When you sing "do-re-mi," what that "do" refers to splits along national and pedagogical lines. In fixed-do, do is always C — it does not move when the key changes. In movable-do, do is always the tonic (1̂) of the current key — in G major do = G, in B♭ major do = B♭. The former functions less like a scale-degree name and more like a note name; the latter expresses scale degrees (a note's role within the scale).

These two are not a contest over which is "correct"; they are tools that train different kinds of ears. And to be candid, rigorous head-to-head studies are few in number and their results contradict one another (Karpinski 2021)[2]. One study reports movable-do as superior, another fixed-do, and the conclusion flips depending on age, proficiency, and what is being measured.

This article will not hype movable-do as a "proven winner." Instead, in the language of research and pedagogical tradition, we organize the definitions and histories of the two systems, the range the evidence actually supports, and which way of thinking conceptually aligns with the goal of developing relative pitch and a sense of scale degree.

The Two Systems, Precisely — What Do Points To

In fixed-do, each syllable is permanently tied to one pitch class. do = C, re = D, mi = E, fa = F, sol = G, la = A, si/ti = B. The syllables do not move when the key changes; in effect they function as "sung note names." It is the conservatory standard across Romance- and Slavic-language regions — France, Italy, Spain, Portugal, Belgium, Romania, Latin America, and French-speaking Canada, as well as Russia, Turkey, Ukraine, Bulgaria, and Israel[5]. The lineage traces back to 11th-century Italy, where Guido of Arezzo extracted ut–re–mi–fa–sol–la from the hymn Ut queant laxis; in 17th-century Italy "ut" became "do," and at the close of the 18th century the Paris Conservatoire codified fixed-do as the standard for vocal training[5].

* **Information provided**:
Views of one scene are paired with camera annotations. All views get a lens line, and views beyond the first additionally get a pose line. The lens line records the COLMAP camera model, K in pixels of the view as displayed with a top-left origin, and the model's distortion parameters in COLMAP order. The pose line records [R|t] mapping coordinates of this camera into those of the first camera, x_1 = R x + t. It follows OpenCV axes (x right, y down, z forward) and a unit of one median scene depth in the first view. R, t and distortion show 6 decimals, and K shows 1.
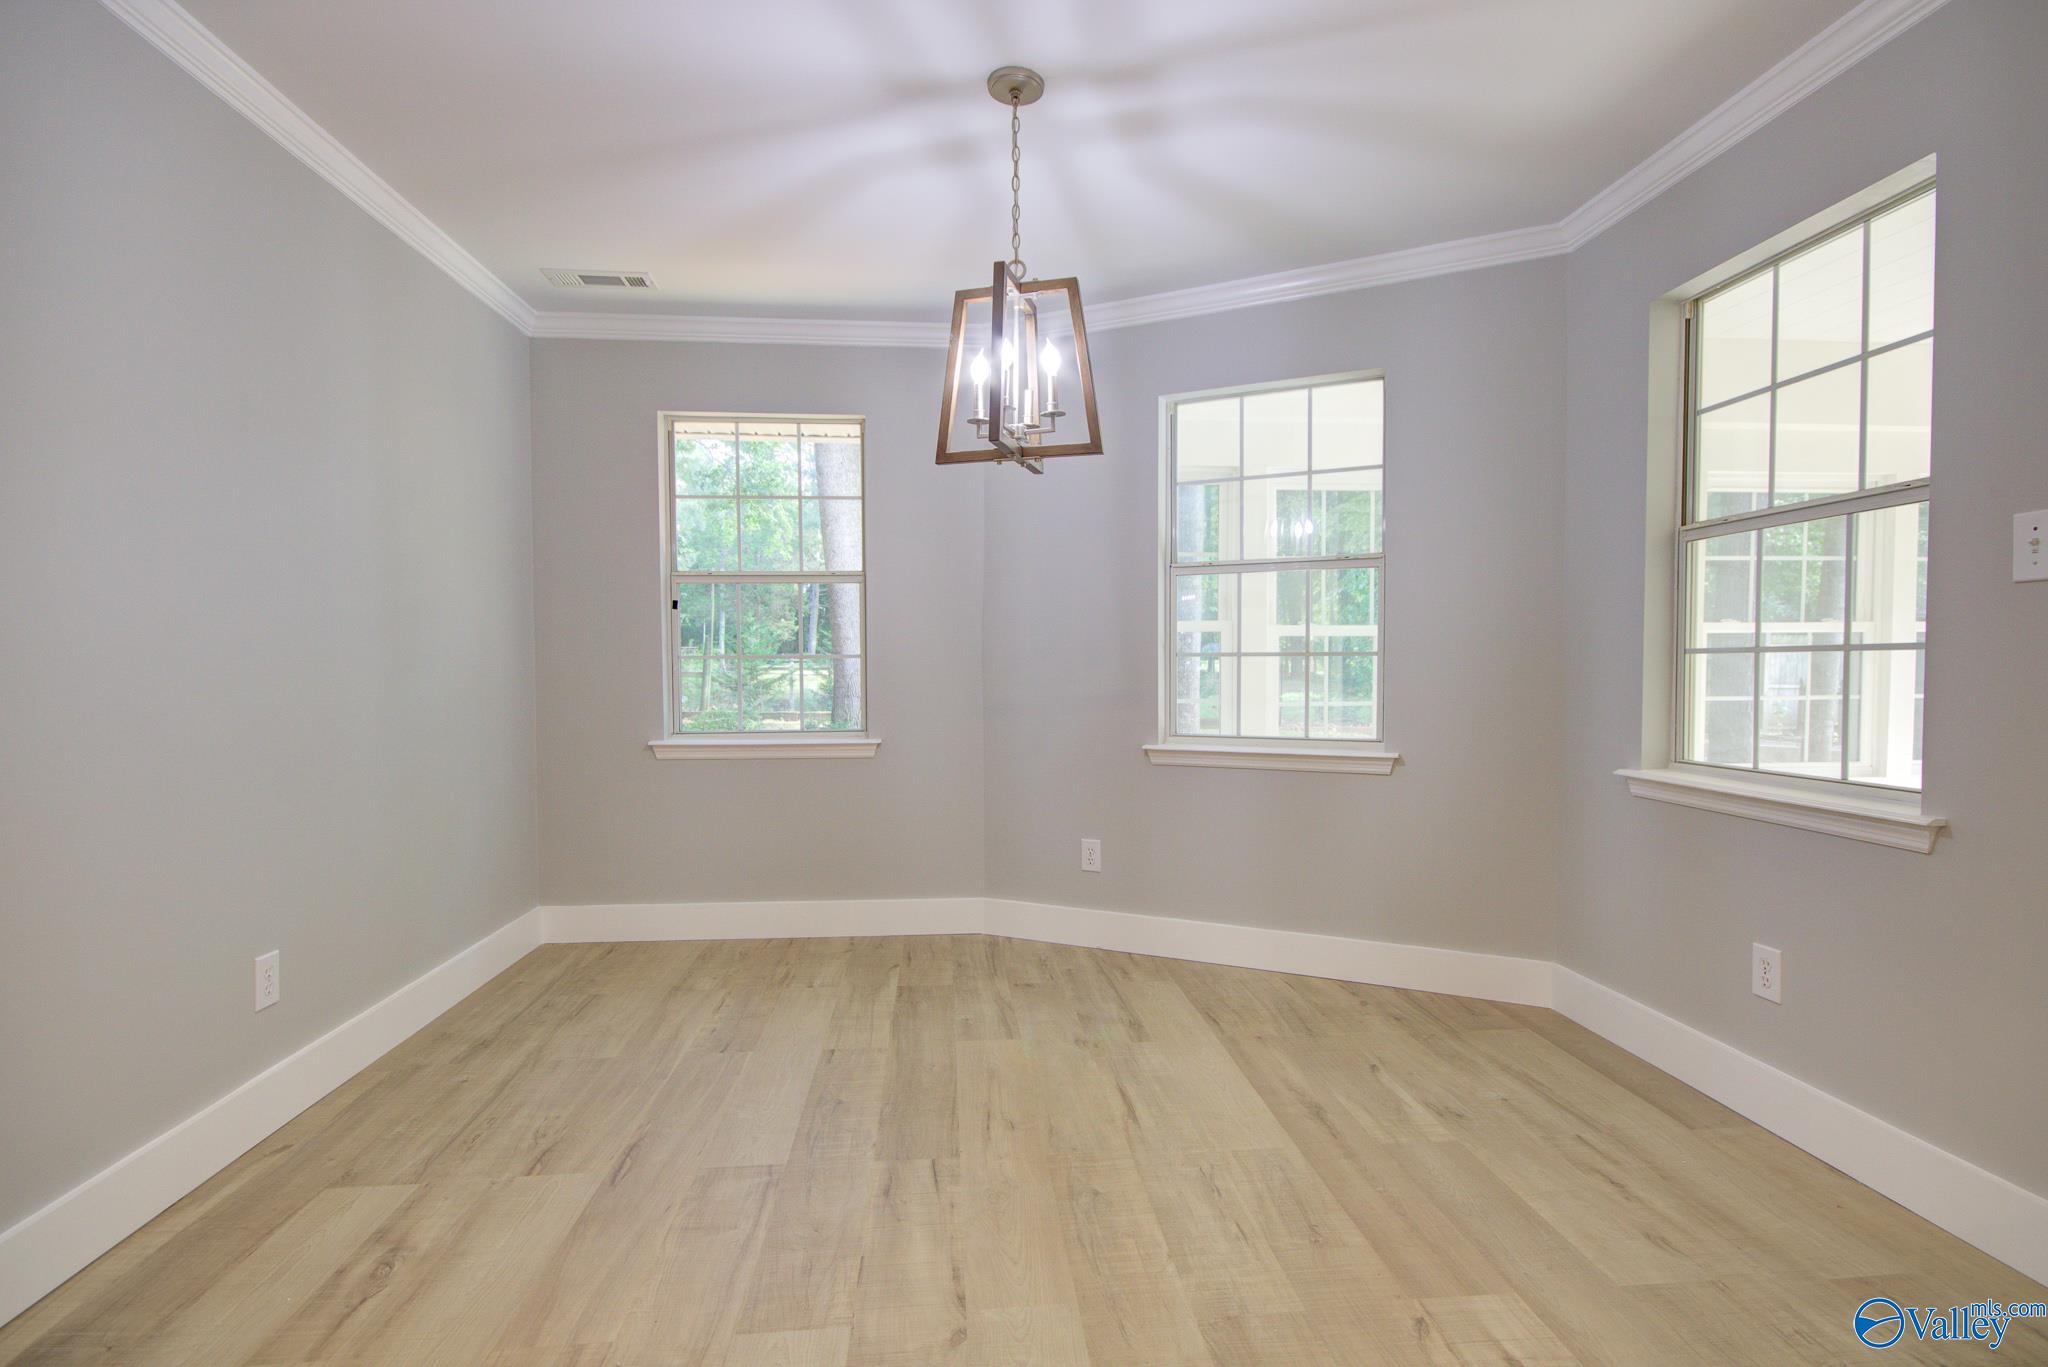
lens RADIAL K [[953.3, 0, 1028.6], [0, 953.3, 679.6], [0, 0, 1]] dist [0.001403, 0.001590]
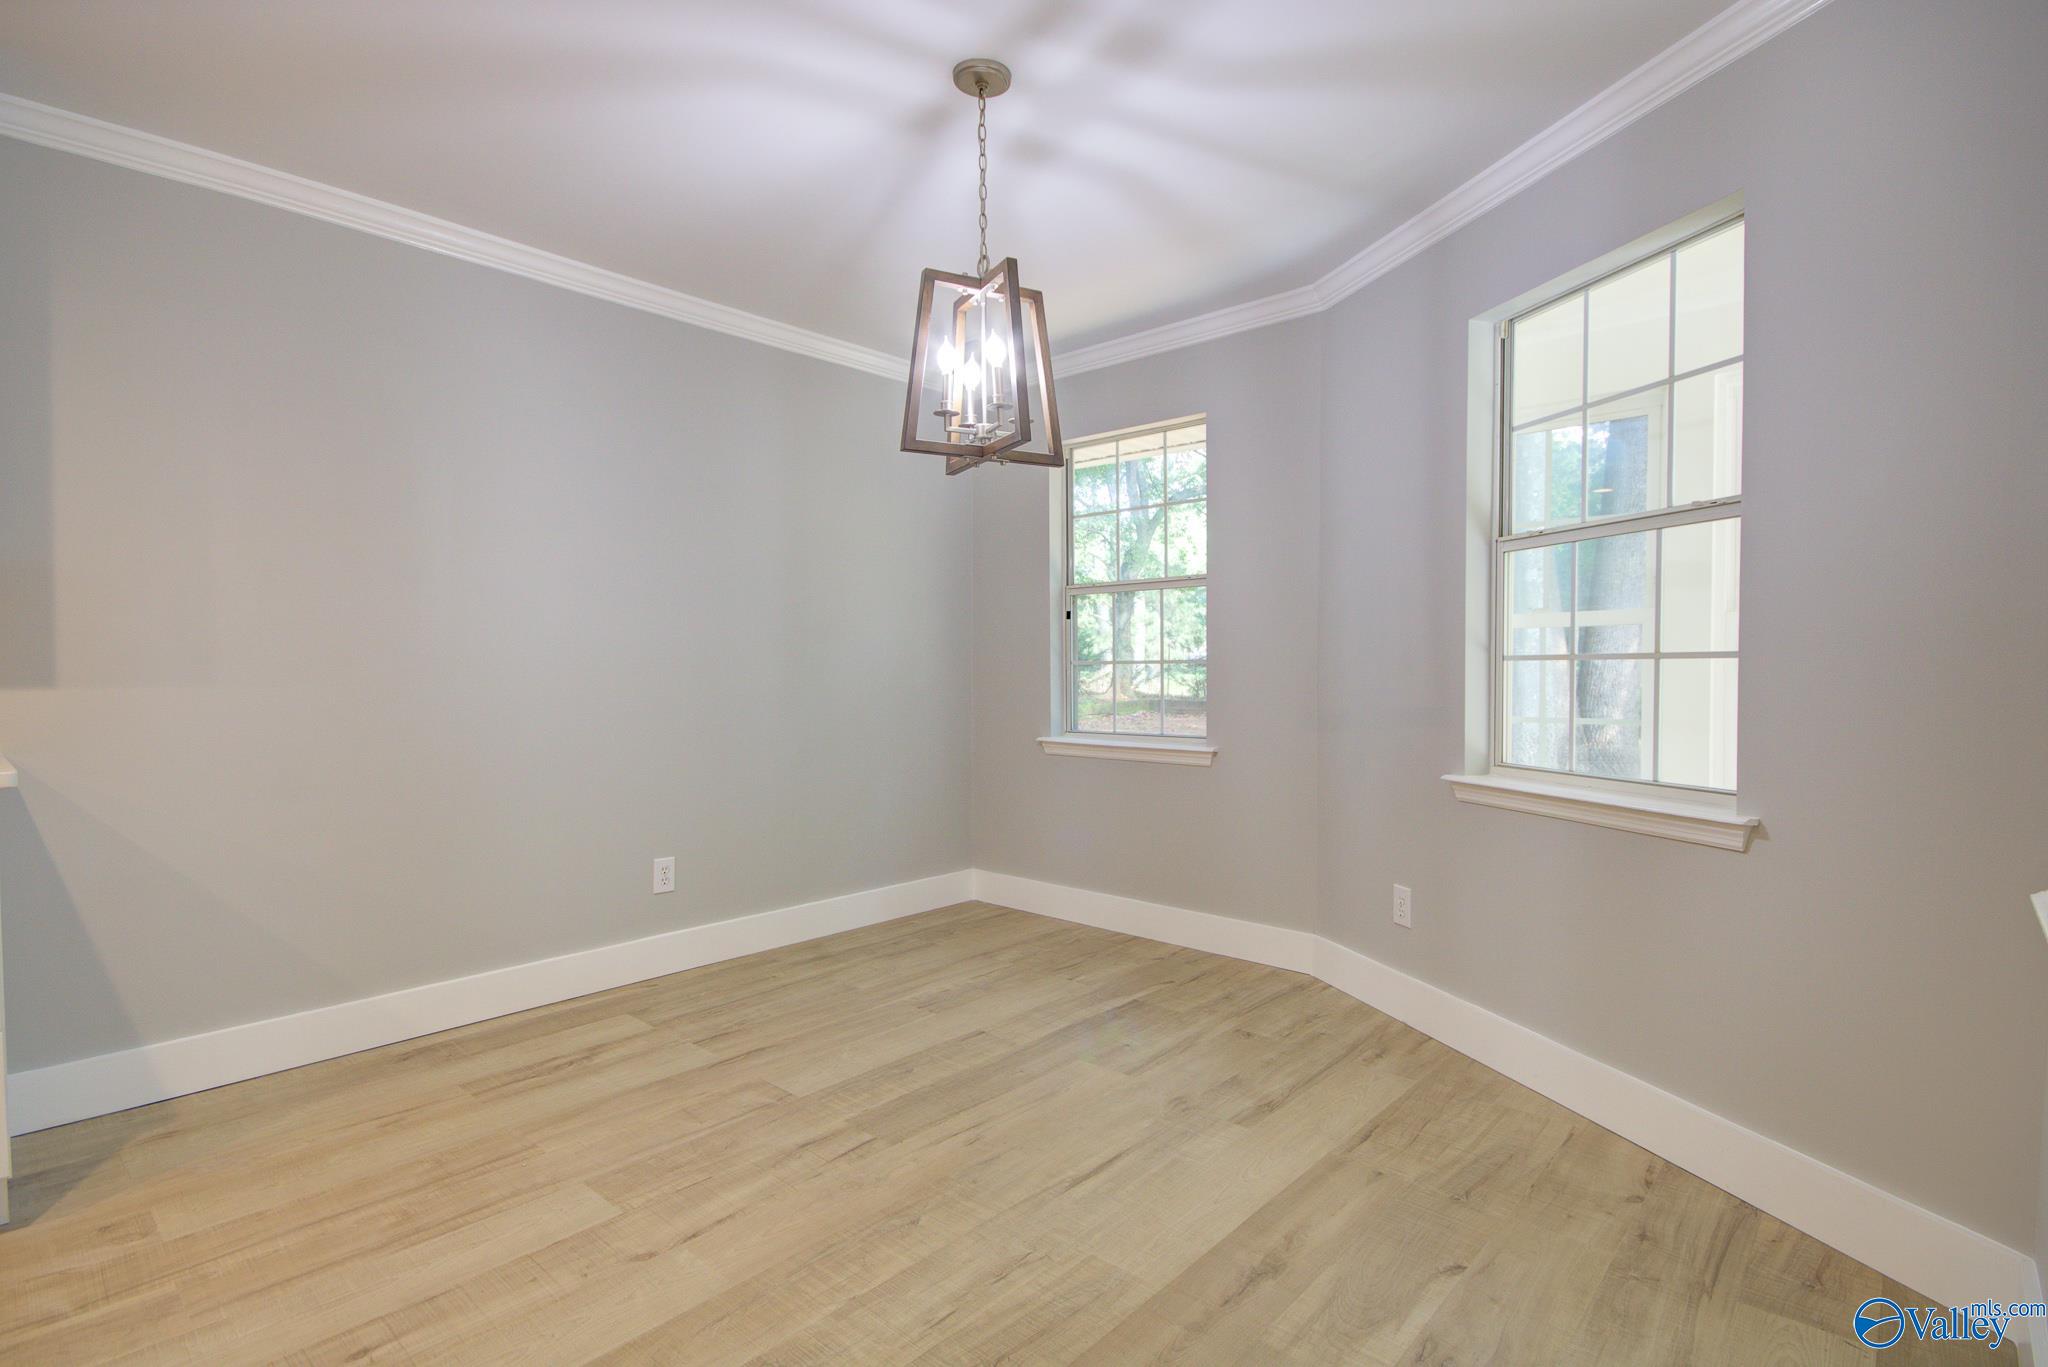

* **Directions**:
1. Answer these questions using the article on fixed-do and movable-do:
(a) In movable-do, which note is do in B♭ major?
(b) What does the article say about the results of rigorous head-to-head studies comparing the two systems?
(c) Which institution codified fixed-do as the standard for vocal training at the close of the 18th century?
2. Pick up the article on fixed-do and movable-do from its last sentence and continue writing it.

* **Per-task outputs**:
1.
(a) B♭
(b) They contradict one another.
(c) The Paris Conservatoire

2.
In movable-do, each syllable corresponds not to an absolute pitch but to a scale degree (its function within the scale). Do is always the tonic: in G major do = G, in B♭ major do = B♭. re/mi/fa/sol/la/ti follow as 2̂ through 7̂, and chromatic alterations are assigned dedicated syllables (ascending: di, ri, fi, si, li; descending: ra, me, se, le, te). It is used in the English-speaking world (US, UK, Ireland, Australia, English-speaking Canada) and in the educational cultures of China, Japan, and Hong Kong[5]. The lineage runs through 19th-century England's Sarah Glover (Tonic Sol-fa — the change from si to ti is hers as well) and John Curwen. Hungary's Zoltán Kodály adopted this and added pitch-height expression to Curwen's hand signs. In the Kodály method, "the syllables represent scale-degree function within the key, not absolute pitch"[6].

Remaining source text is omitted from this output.